June 8th
We leave early in the morning and start driving north. We stop in Cesarea to see themagnificent ruins by the sea of what was once the capital of Roman Judea. Despite a few Disneyfied cafes and trinket shops, the ruins are very beautiful, their location unsurpassable, and among some historical trivia, we learn that the city was used as a settlement camp for Bosnian Muslims during Ottoman rule.
One of our goals for this trip to the Galil is to visit the excavations at Beith Saida, a city on the northern shores of Lake Kinneret which dates to 3000 BC. We arrive by mid afternoon to kibbutz Ginossar, where the excavation team is lodged, just in time to hear the “pottery shard reading” session, where the archaeologists analyze ,classify, and catalogue the findings from the excavation.

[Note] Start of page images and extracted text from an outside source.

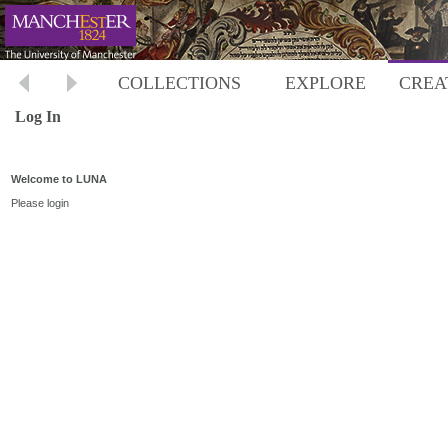
COLLECTIONS
EXPLORE
CREA
Log In
Welcome to LUNA
Please login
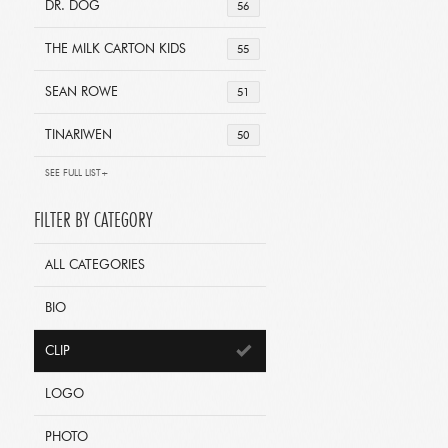
DR. DOG
56
THE MILK CARTON KIDS
55
SEAN ROWE
51
TINARIWEN
50
SEE FULL LIST+
FILTER BY CATEGORY
ALL CATEGORIES
BIO
CLIP
LOGO
PHOTO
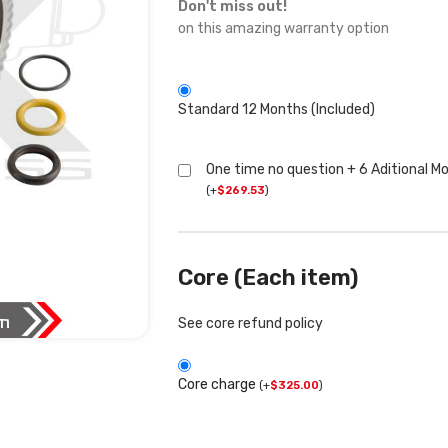
Don't miss out!
on this amazing warranty option
Standard 12 Months (Included)
One time no question + 6 Aditional M
(
+
$
269.53
)
Core (Each item)
See core refund policy
Core charge
(
+
$
325.00
)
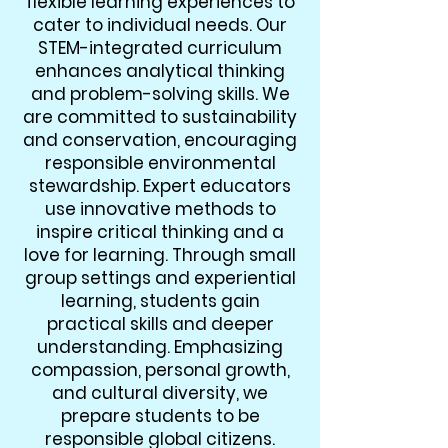
flexible learning experiences to
cater to individual needs. Our
STEM-integrated curriculum
enhances analytical thinking
and problem-solving skills. We
are committed to sustainability
and conservation, encouraging
responsible environmental
stewardship. Expert educators
use innovative methods to
inspire critical thinking and a
love for learning. Through small
group settings and experiential
learning, students gain
practical skills and deeper
understanding. Emphasizing
compassion, personal growth,
and cultural diversity, we
prepare students to be
responsible global citizens.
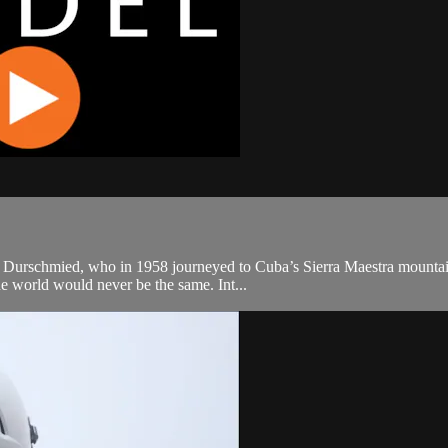
k Durschmied, who in 1958 journeyed to Cuba’s Sierra Maestra mountains
he world would never be the same. Int...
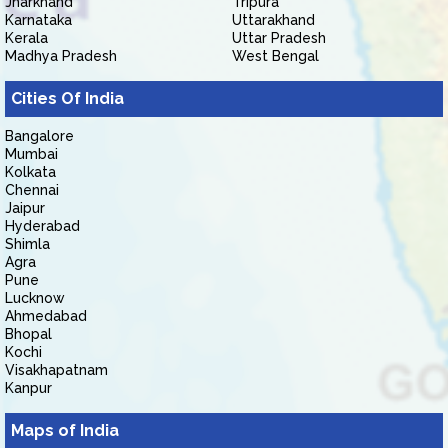
Jharkhand
Tripura
Karnataka
Uttarakhand
Kerala
Uttar Pradesh
Madhya Pradesh
West Bengal
Cities Of India
Bangalore
Mumbai
Kolkata
Chennai
Jaipur
Hyderabad
Shimla
Agra
Pune
Lucknow
Ahmedabad
Bhopal
Kochi
Visakhapatnam
Kanpur
Maps of India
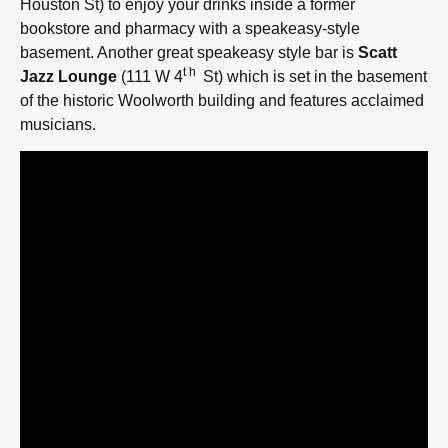
Houston St) to enjoy your drinks inside a former
bookstore and pharmacy with a speakeasy-style
basement. Another great speakeasy style bar is
Scatt
th
Jazz Lounge
(111 W 4
St) which is set in the basement
of the historic Woolworth building and features acclaimed
musicians.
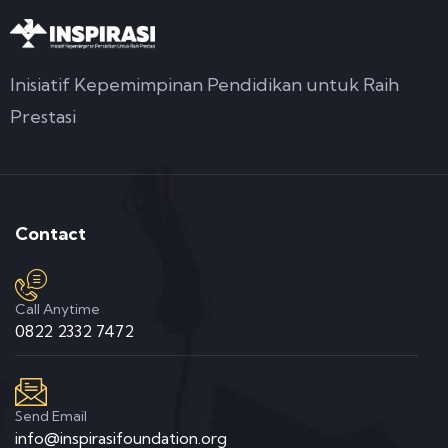
Inisiatif Kepemimpinan Pendidikan untuk Raih
Prestasi
Contact
Call Anytime
0822 2332 7472
Send Email
info@inspirasifoundation.org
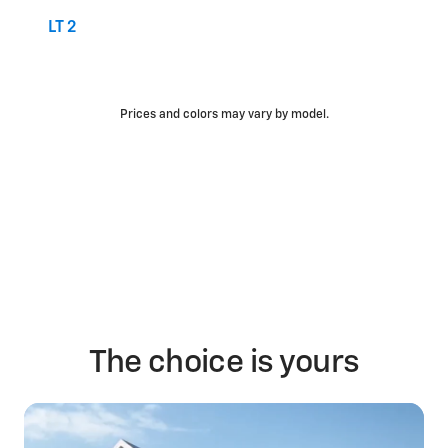
LT 2
Prices and colors may vary by model.
The choice is yours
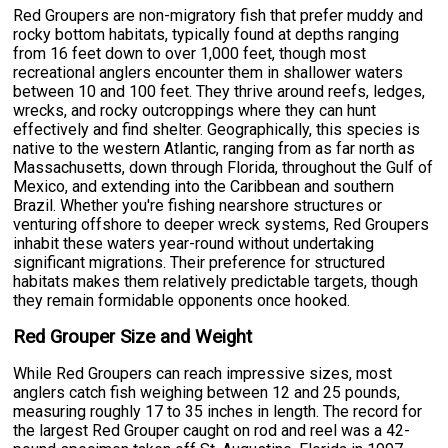
Red Groupers are non-migratory fish that prefer muddy and
rocky bottom habitats, typically found at depths ranging
from 16 feet down to over 1,000 feet, though most
recreational anglers encounter them in shallower waters
between 10 and 100 feet. They thrive around reefs, ledges,
wrecks, and rocky outcroppings where they can hunt
effectively and find shelter. Geographically, this species is
native to the western Atlantic, ranging from as far north as
Massachusetts, down through Florida, throughout the Gulf of
Mexico, and extending into the Caribbean and southern
Brazil. Whether you're fishing nearshore structures or
venturing offshore to deeper wreck systems, Red Groupers
inhabit these waters year-round without undertaking
significant migrations. Their preference for structured
habitats makes them relatively predictable targets, though
they remain formidable opponents once hooked.
Red Grouper Size and Weight
While Red Groupers can reach impressive sizes, most
anglers catch fish weighing between 12 and 25 pounds,
measuring roughly 17 to 35 inches in length. The record for
the largest Red Grouper caught on rod and reel was a 42-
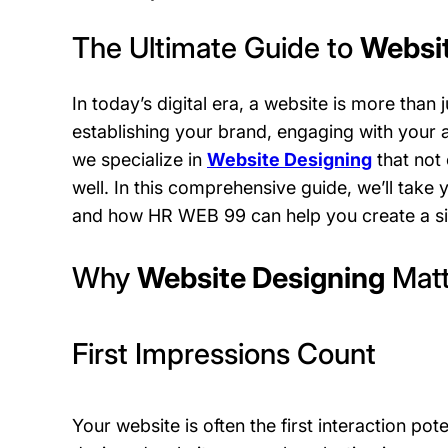
The Ultimate Guide to
Websit
In today’s digital era, a website is more than j
establishing your brand, engaging with your 
we specialize in
Website Designing
that not 
well. In this comprehensive guide, we’ll take
and how HR WEB 99 can help you create a sit
Why
Website Designing
Matt
First Impressions Count
Your website is often the first interaction po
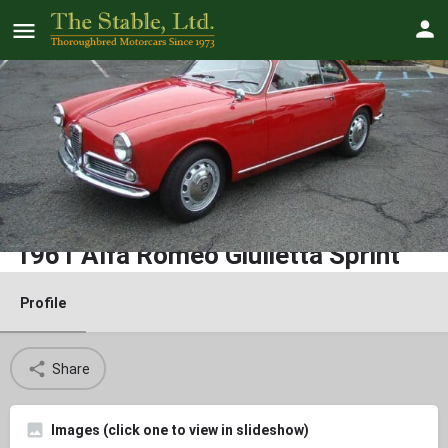
1961 Alfa Romeo Giulietta Sprint
Profile
Share
Images (click one to view in slideshow)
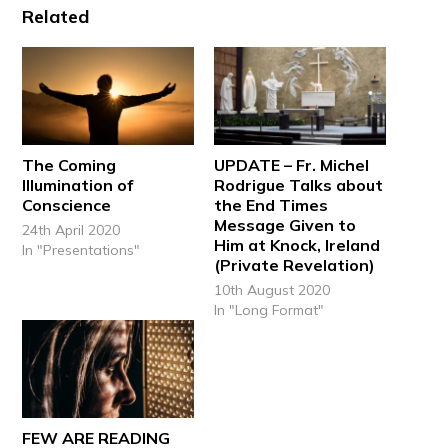
Related
The Coming
UPDATE – Fr. Michel
Illumination of
Rodrigue Talks about
Conscience
the End Times
Message Given to
24th April 2020
Him at Knock, Ireland
In "Presentations"
(Private Revelation)
10th August 2020
In "Long Format"
FEW ARE READING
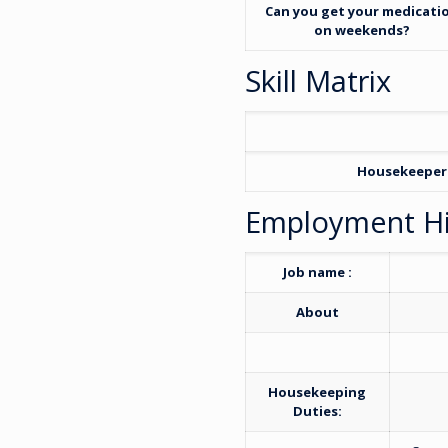
Can you get your medicati
on weekends?
Skill Matrix
Housekeeper
Employment Hi
Job name :
About
Housekeeping
Duties:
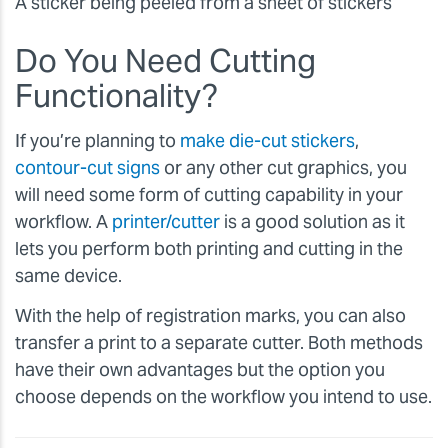
A sticker being peeled from a sheet of stickers
Do You Need Cutting
Functionality?
If you’re planning to
make die-cut stickers
,
contour-cut signs
or any other cut graphics, you
will need some form of cutting capability in your
workflow. A
printer/cutter
is a good solution as it
lets you perform both printing and cutting in the
same device.
With the help of registration marks, you can also
transfer a print to a separate cutter. Both methods
have their own advantages but the option you
choose depends on the workflow you intend to use.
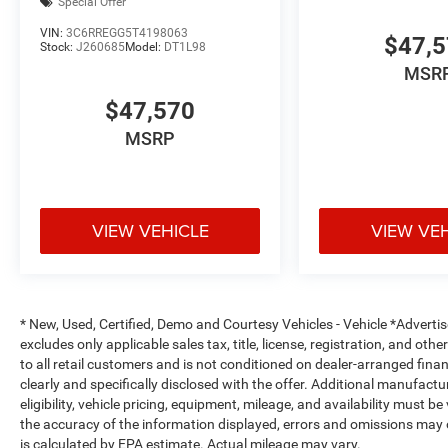
Special Offer
VIN:
3C6RREGG5T4198063
$47,
Stock:
J260685
Model:
DT1L98
MSR
$47,570
MSRP
VIEW VEHICLE
VIEW VE
* New, Used, Certified, Demo and Courtesy Vehicles - Vehicle *Adverti
excludes only applicable sales tax, title, license, registration, and o
to all retail customers and is not conditioned on dealer-arranged financi
clearly and specifically disclosed with the offer. Additional manufactu
eligibility, vehicle pricing, equipment, mileage, and availability must b
the accuracy of the information displayed, errors and omissions may 
is calculated by EPA estimate. Actual mileage may vary.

The director of the dig is Prof. Rami Arav , and enormously erudite and affable
man, who welcomes us very warmly. Going through tray after tray of pottery, broken fragments of glass, and animal bones, he gives a most entertaining and informative reading of the significance of each piece. The excavation is done mostly by volunteer students from the US, in this case from the University of Omaha, Nebraska, who put in three weeks of really hard labor under the intense heat and sun for the greater good of unearthing the past and connecting to the birthplace of 3 of the Apostles of Jesus.
While visiting the site, we are staying in Tiberias, another ancient city, but a very ugly and creepy one. Our hotel sits smack on the lake, but between two semi-abandoned resort hotels that if we didn’t know better, we’d think they were bombed during a recent war.
Our hotel is filled with a motley crew of Orthodox Jews and Christian pilgrims following in the footsteps of Jesus, among them a loud group of Finnish teenagers.
One afternoon we find a peacock which escaped from an adjacent menagerie wandering lost and squawking among the decrepit abandoned buildings. Very strange and unexpected.